◆ **Document section**:
****

"Alibaba Cloud yesterday announced its first datacenters in Brazil, France, and The Netherlands, plus expansion of its presence in five other countries outside China. The cloudy offshoot of giant e-tailer Alibaba already operates 91 availability zones in 29 regions, 14 of which are in China - a market in which it enjoys dominant market share thanks to both its solid offerings and the fact that global rivals AWS, Azure, and Google have limited presences in the Middle Kingdom."
"Alibaba Cloud's past expansion saw it focus on markets that enjoy close trade relationships with China - especially in Southeast Asia - a strategy it chose because Chinese companies wanted to use the same cloud wherever they operate and because the large Chinese diaspora around the region is open to working with the Middle Kingdom cloud. Moving into Brazil suggests Alibaba Cloud is reusing its strategy, as the South American country is an increasingly important trade partner for China."
"The company is also expanding its datacenter footprint in Mexico, Japan, South Korea, Malaysia, and Dubai. Dr. Feifei Li, Alibaba Cloud's president of international business, said the motive for this round of expansion is bringing the company's AI to the world. Alibaba Cloud has produced its own Qwen models and yesterday announced Qwen3-Max which it claims outperforms Chat GPT 5 and cracked third place on model-measuring service LMArena's leaderboards."
Alibaba Cloud launched datacenters in Brazil, France, and The Netherlands while expanding into five other countries outside China. The business operates 91 availability zones across 29 regions, including 14 regions in China where it holds dominant market share. Prior expansion targeted markets with close trade ties to China, particularly Southeast Asia, to serve Chinese companies and diaspora customers. Additional footprints expanded in Mexico, Japan, South Korea, Malaysia, and Dubai. Leadership cited delivering proprietary AI globally, highlighting Qwen models and the Qwen3-Max claim. Previous market attempts included closures in Australia and India, where co-location facilities were used instead of owned datacenters.

****

◆ **Work task 1**: Retype the part of the Alibaba Cloud article between "Alibaba Cloud launched" and "of owned datacenters.", inclusive.
◆ **Work task 2**: According to the Alibaba Cloud article, what position does Dr. Feifei Li hold?
◆ **Work task 3**: Translate this sentence from the Alibaba Cloud article into Spanish: "The company is also expanding its datacenter footprint in Mexico, Japan, South Korea, Malaysia, and Dubai."

****

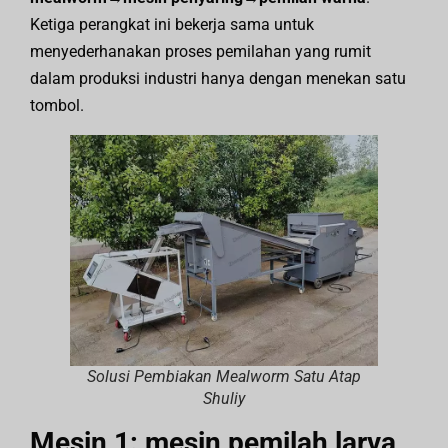
Ketiga perangkat ini bekerja sama untuk
menyederhanakan proses pemilahan yang rumit
dalam produksi industri hanya dengan menekan satu
tombol.
Solusi Pembiakan Mealworm Satu Atap
Shuliy
Mesin 1: mesin pemilah larva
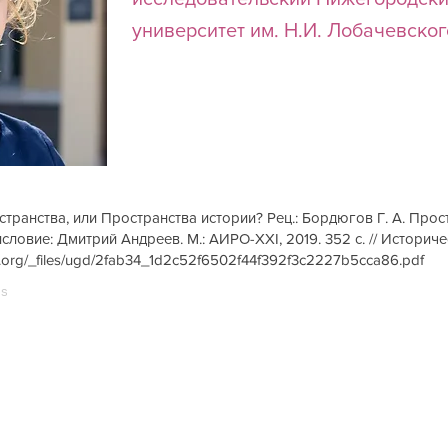
университет им. Н.И. Лобачевско
транства, или Пространства истории? Рец.: Бордюгов Г. А. Про
словие: Дмитрий Андреев. М.: АИРО-XXI, 2019. 352 с. // Историчес
ex.org/_files/ugd/2fab34_1d2c52f6502f44f392f3c2227b5cca86.pdf
us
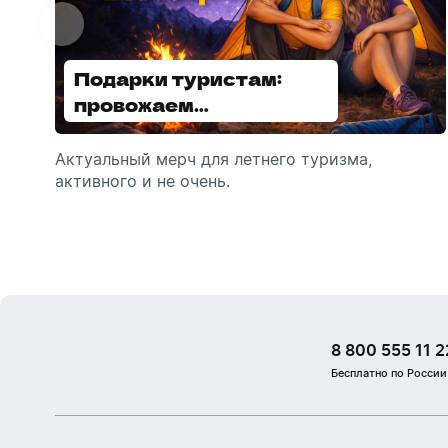
Подарки туристам:
Диспенсеры для мыла:
провожаем
выбираем модель
сотрудников в отпуск!
Актуальный мерч для летнего туризма,
Обзор автоматических диспенсеров для
активного и не очень.
мыла, которые идеально подходят для
брендирования.
8 800 555 11 2
Бесплатно по России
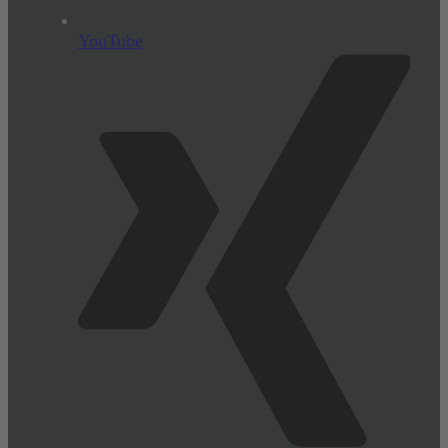
YouTube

****

◆ **Answer area 1**:
Alibaba Cloud launched datacenters in Brazil, France, and The Netherlands while expanding into five other countries outside China. The business operates 91 availability zones across 29 regions, including 14 regions in China where it holds dominant market share. Prior expansion targeted markets with close trade ties to China, particularly Southeast Asia, to serve Chinese companies and diaspora customers. Additional footprints expanded in Mexico, Japan, South Korea, Malaysia, and Dubai. Leadership cited delivering proprietary AI globally, highlighting Qwen models and the Qwen3-Max claim. Previous market attempts included closures in Australia and India, where co-location facilities were used instead of owned datacenters.

◆ **Answer area 2**: Dr. Feifei Li is Alibaba Cloud's president of international business.

◆ **Answer area 3**: La empresa también está ampliando su presencia de centros de datos en México, Japón, Corea del Sur, Malasia y Dubái.